Many comparisons were drawn between 30 Americans, the exhibit of contemporary African-American art that closed earlier this month in the ground-floor galleries at the Frist, and Norman Rockwell's America, which still occupies the museum's upstairs galleries. But the Rockwell exhibit, with its comprehensive scope and ephemera-studded supplements — e.g., a room plastered floor to ceiling with Saturday Evening Post covers — may have more in common with the three history-leaning exhibitions that will open there on Friday.
Looking East: Western Artists and the Allure of Japan explores the influence Japan had on Western art in the late 19th and early 20th centuries. During that time, Japan opened up its ports to Western trade for the first time in centuries, allowing a wave of Japanese exports to arrive on European and American shores. That cultural exchange prompted some of the greatest artists of the period to adopt an Eastern-influenced aesthetic, among them Edgar Degas, Vincent van Gogh, Claude Monet and Edvard Munch — all of whom have work on display in the Looking East exhibit. Looking East will show at the Frist before it travels to Japan, Canada and San Francisco, and is drawn entirely from the collection of Boston's Museum of Fine Arts.
Another Western artist directly influenced by Japan was architect Frank Lloyd Wright. But the Frist Center's Education Gallery exhibit of his work flows in the opposite direction as Looking East. In 1915, Japan's Imperial household commissioned Wright to build a Western-style hotel in the heart of Tokyo called the Imperial Hotel. The Frist's Building the Imperial Hotel features architectural drawings, photographs, ephemera and a digital rendering of the hotel created by the Harvard University Graduate School of Design — making the exhibit something of a one-artist distillation of the way Eastern and Western aesthetics melded during the period.
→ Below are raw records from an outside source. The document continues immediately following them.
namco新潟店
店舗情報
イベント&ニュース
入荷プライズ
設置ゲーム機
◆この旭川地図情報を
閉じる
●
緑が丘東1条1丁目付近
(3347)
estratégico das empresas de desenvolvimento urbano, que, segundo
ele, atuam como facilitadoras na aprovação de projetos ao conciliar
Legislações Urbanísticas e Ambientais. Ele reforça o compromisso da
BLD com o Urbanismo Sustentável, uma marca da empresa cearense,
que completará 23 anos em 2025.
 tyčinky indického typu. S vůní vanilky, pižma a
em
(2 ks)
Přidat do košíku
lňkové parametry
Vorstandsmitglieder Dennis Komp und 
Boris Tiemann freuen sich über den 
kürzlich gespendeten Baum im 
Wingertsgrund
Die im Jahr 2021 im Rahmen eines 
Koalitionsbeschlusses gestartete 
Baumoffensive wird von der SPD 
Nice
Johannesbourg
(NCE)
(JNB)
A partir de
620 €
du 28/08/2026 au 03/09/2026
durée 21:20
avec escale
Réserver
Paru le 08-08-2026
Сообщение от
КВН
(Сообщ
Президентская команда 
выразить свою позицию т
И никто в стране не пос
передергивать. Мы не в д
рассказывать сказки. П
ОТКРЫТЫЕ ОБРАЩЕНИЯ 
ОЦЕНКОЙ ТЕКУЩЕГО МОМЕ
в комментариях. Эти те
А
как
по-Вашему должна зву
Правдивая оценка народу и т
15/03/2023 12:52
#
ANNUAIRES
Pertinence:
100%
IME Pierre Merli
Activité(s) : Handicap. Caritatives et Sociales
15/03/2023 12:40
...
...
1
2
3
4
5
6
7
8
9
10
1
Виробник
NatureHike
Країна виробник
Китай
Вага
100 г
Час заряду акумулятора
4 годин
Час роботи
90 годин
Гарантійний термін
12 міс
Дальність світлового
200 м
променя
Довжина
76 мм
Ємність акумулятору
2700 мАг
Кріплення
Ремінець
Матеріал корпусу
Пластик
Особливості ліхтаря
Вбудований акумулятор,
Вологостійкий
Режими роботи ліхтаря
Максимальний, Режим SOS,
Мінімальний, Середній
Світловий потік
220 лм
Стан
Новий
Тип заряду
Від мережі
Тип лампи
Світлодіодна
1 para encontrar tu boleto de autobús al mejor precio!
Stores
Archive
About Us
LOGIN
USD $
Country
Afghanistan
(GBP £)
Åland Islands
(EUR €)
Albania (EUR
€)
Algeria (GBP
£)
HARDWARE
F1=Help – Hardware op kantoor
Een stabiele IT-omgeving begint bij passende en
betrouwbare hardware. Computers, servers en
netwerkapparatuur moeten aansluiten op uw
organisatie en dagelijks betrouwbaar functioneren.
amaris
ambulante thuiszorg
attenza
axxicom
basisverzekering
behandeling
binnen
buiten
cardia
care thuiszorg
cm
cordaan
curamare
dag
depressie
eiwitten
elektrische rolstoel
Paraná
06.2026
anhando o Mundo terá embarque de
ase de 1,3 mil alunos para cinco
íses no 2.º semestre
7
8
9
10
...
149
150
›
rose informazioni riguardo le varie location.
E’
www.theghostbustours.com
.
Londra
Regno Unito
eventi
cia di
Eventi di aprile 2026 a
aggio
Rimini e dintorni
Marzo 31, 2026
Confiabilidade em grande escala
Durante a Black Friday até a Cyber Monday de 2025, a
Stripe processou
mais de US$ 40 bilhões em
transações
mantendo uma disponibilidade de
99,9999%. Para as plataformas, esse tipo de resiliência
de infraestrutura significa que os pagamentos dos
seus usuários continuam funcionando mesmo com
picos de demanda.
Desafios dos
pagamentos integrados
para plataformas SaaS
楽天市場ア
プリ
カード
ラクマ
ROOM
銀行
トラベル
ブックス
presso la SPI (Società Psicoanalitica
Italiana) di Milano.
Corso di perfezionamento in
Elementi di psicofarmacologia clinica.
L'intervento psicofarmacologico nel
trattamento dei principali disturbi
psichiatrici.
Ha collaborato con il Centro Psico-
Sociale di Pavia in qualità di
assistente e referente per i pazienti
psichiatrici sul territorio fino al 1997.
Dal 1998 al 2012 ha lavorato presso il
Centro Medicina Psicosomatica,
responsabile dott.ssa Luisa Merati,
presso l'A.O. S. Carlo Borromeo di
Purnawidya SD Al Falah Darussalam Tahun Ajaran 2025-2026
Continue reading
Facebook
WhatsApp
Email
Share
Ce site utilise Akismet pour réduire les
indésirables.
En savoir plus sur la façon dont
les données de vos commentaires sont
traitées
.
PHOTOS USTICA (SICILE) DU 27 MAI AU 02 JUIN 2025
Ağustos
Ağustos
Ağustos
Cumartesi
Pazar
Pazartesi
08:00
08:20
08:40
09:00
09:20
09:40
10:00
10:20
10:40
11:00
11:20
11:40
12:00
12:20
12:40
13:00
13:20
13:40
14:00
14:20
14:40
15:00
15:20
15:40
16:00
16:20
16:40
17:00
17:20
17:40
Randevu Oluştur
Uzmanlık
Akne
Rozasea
In the contemporary art galleries in the back of the space, Nashville-based artist and Zeitgeist gallery director Lain York will show a new series of his work. Cleverly (or confusingly, depending on your perspective) titled Selections From the National Gallery, York's exhibit is a tribute to John Adams, the second American president. But don't expect staid portraits of the founding father in York's tribute. York may have been inspired by American political history books — his artist's statement name-checks David McCullough's biography of Adams as well as Doris Kearns Goodwin's epic Team of Rivals: The Political Genius of Abraham Lincoln — but the brightly colored silhouettes and gritty assemblage of stick-on vinyl and correction tape are much more the Sex Pistols' "God Save the Queen" than "Hail to the Chief."